On fait tous des blondes, des blanches, des ambrées... mais aucune bière ne se ressemble, chacune a ses particularités

Parce que c'est ça qui fait tout l'intérêt de ces bières artisanales pour les amateurs : des millions de possibilités gustatives. Charlotte Goin des "Bières de Charlotte" confirme, elle qui aime mettre des épices dans ses bières et s"inspirer de ce qu'elle goûte à droite à gauche. "Il y a souvent des gens qui disent qu'ils n'aiment pas la bière parce qu'ils trouvent ça trop amer. C'est parce qu'ils n'ont goûté que des bières industrielles. Quand ils goûtent les artisanales, ils se rendent compte que ce n'est pas ça ! Qu'il n'y a pas que de l'amertume, il y a plein de saveurs possibles dans la bière". Gabriel Charrin acquiesce : "aucun brasseur ne fait la même bière. Certes, on fait tous des blondes, des blanches, des ambrées... mais il n'y a pas une seule bière qui se ressemble, chacune a ses particularités".

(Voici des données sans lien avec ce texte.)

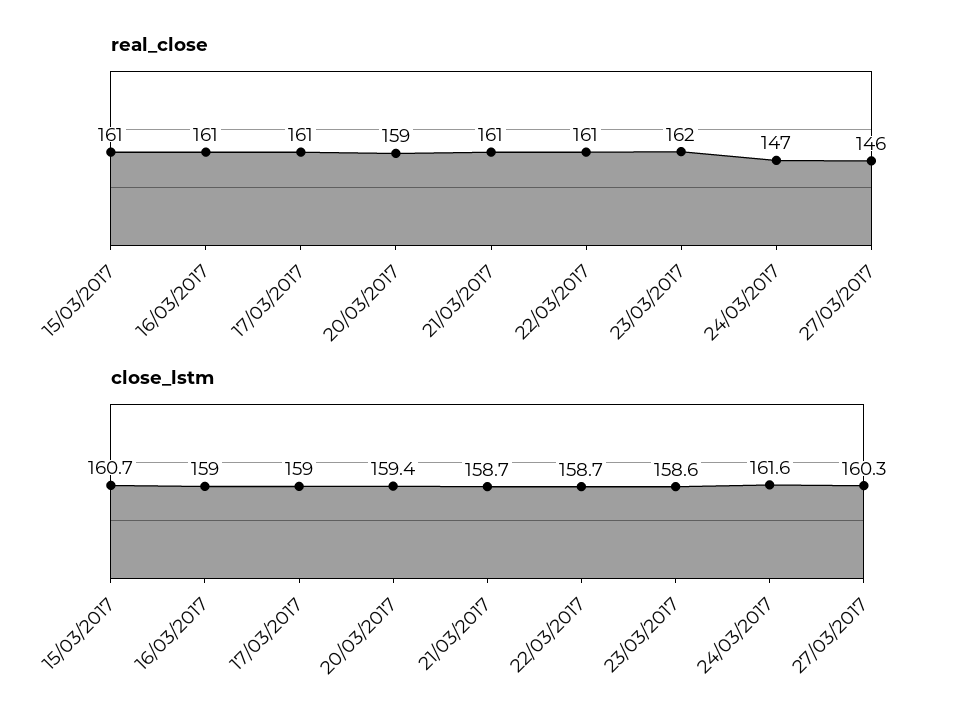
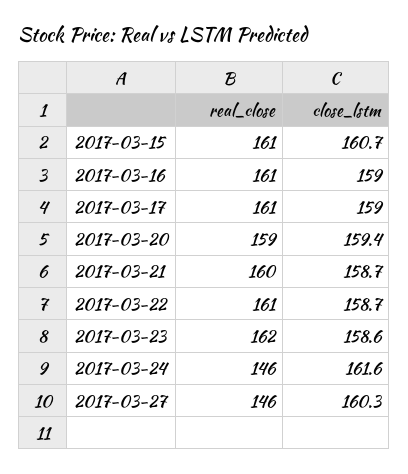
real_close, 21/03/2017: 161 -> 160
real_close, 24/03/2017: 147 -> 146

Du houblon cultivé en Loire-Atlantique et une malterie en projet

Tout ça en partant d'ingrédients simples : de l'eau, du malt, c'est-à-dire des céréales germées, du houblon, du sucre et des levures. "C'est quand même un métier très dur physiquement, très éprouvant, mais quand on fait un métier qu'on aime, c'est déjà beaucoup", confie Charlotte Goin. Un métier passion pour elle comme pour Gabriel Charrin qui a aujourd'hui pour projet de produire tout ce qui entre dans la composition de ses bières. "Je suis très attaché à la matière première et à la façon dont elle est produite. C'est pour ça que nous avons notre propre houblonnière où nous faisons pousser 12 variétés de houblons. Avec l'Association des brasseurs des Pays-de-la-Loire, nous avons aussi le projet d'avoir notre propre malterie et nous travaillons aussi avec Oniris, l'école agroalimentaire de Nantes pour trouver une levure issue de nos céréales qui pourrait entrer dans la composition de notre bière. C'est d'autant plus important que les levures, c'est la signature d'une brasserie". Ça lui permettra aussi de maîtriser toute la production et d'éviter de faire venir les matières premières de l'autre bout du monde.

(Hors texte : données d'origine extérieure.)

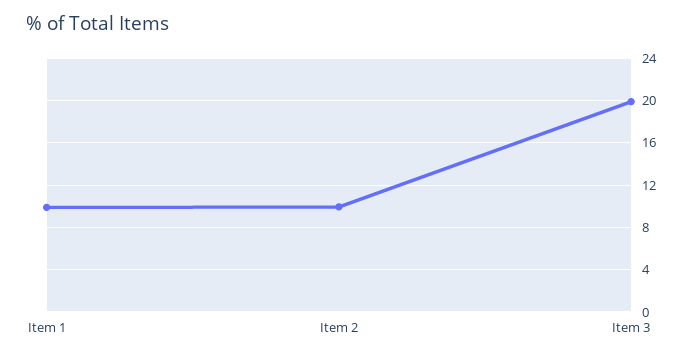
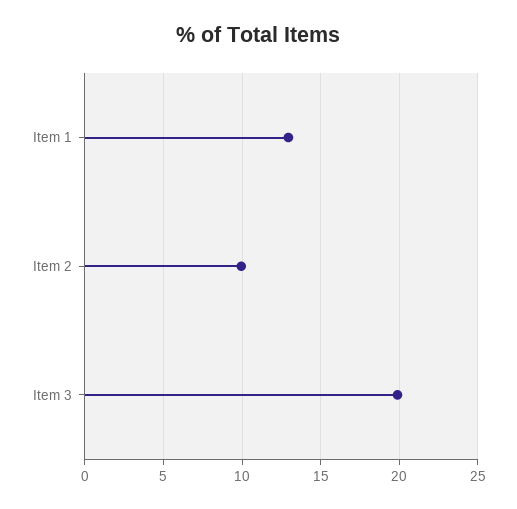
Item 1: 10 -> 13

C'est donc tout un univers qui est à découvrir, avec modération, ce samedi et ce dimanche, mail Pablo Picasso à Nantes avec 13 brasseries des Pays-de-la-Loire (La Muette, La Cibulle, Trompe souris, Les bières de Charlotte, La Motte, Belle vallée-Jolicoeur, Coureur de Lune, la brasserie des Fontaines, Philmore, la NO, Baribale, les Brassés et la brasserie du Bouffay), une parisienne, la Paname brewery compagny, et une de Belfort, la Blonde rebelle. Vous pourrez aussi découvrir la culture du houblon, comment faire votre propre bière et en savoir plus sur le recyclage du verre des bouteilles.